At any organization as large as Mozilla, enormous amounts of data are generated, that are potentially useful when making development decisions: We count downloads, up-to-date checks for the malware blocklist and installed addons, and there are webserver logs for the various Mozilla Web sites, the responses for Test Pilot case studies, and so on.
Such data pieces are generated in large quantities every day. So before the data can be analyzed by the metrics team, it needs to be grouped by common criteria (e.g. by date, language, region or hour of the day). This way, the data sets are summarized and the amount of becomes digestable for statistical tools such as R, Microsoft Excel or OpenOffice Calc.
A data collection that is accessible for analysis in this way is often called a data warehouse, as it persists data and makes it accessible in consumable quantities. Data integration is the task of transforming data from various sources into the data warehouse representation.
Kettle is a powerful node based tool to model and implement data integration tasks. It simple to visually express data transformations without getting lost in a soup of nested function calls and intermingled SQL-statements. Nodes in the graph represent transformation steps, while the edges indicate the flow of records. Each step handles one record at a time, allowing for parallel handling of large data sets.
There are lots of predefined steps available to import and export data to and from text/CSV files or database tables, to perform basic calculation, to group and to sort. There are steps for details-lookup, for merging and for splitting of record sets. When manually programmed, such operations require a lot of hand coding and are easy to get wrong. With Kettle, it is just a matter of connecting the right nodes and setting the appropriate configuration.

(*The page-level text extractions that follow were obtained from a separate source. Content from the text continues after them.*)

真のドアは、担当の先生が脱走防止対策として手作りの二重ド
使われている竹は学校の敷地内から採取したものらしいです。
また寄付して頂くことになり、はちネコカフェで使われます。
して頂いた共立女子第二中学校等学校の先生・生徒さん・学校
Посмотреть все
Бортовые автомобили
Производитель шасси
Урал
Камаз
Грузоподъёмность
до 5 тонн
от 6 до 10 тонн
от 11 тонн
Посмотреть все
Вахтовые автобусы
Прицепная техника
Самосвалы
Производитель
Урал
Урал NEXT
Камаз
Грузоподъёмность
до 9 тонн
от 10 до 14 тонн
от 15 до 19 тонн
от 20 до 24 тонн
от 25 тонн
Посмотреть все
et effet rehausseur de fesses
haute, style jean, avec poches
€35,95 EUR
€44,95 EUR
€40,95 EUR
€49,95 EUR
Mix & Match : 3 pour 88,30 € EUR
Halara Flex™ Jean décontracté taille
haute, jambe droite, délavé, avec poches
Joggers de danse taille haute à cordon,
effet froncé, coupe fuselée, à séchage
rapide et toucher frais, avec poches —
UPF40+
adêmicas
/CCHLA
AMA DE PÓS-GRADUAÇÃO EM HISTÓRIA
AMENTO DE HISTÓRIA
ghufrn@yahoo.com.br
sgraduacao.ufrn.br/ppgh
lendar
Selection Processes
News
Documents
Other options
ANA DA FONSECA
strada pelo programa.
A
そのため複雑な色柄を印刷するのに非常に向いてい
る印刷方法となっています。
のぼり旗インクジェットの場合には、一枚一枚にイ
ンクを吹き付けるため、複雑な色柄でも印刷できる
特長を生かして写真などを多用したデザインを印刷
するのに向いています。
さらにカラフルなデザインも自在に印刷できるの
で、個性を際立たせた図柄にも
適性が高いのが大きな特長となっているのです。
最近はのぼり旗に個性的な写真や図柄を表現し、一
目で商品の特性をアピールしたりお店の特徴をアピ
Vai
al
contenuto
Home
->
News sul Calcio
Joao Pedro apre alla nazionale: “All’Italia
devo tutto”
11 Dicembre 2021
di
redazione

Whenever the predefined steps are insufficient, it is possible to write custom steps in JavaScript — or Java if performance is a concern.
Of course, there is always room or improvement, with Pentaho Data Integration especially in the area of usability. On Mac OS X, the visual editor does not use the appropriate shortcuts (it requires you to press ctrl-c instead of cmd-c for copy to clipboard). Also, the node editing is a bit fiddly: The editor for the various transformation steps should be a contextual inspector that automatically shows the editing options for the currently selected steps. Instead, I manually have to open it for each step (that means: all the time).
In the end, Kettle is very useful nonetheless: It allows for headless execution of the created transformations, so that the data integration process can be automated. And it has very good support for regular expressions, allowing for the parsing of fairly complicated source formats.
If you have to deal with the conversion of file and/or database formats on a regular basis, you might want to give Kettle a try. There is a free community edition of PDI available at the Pentaho website.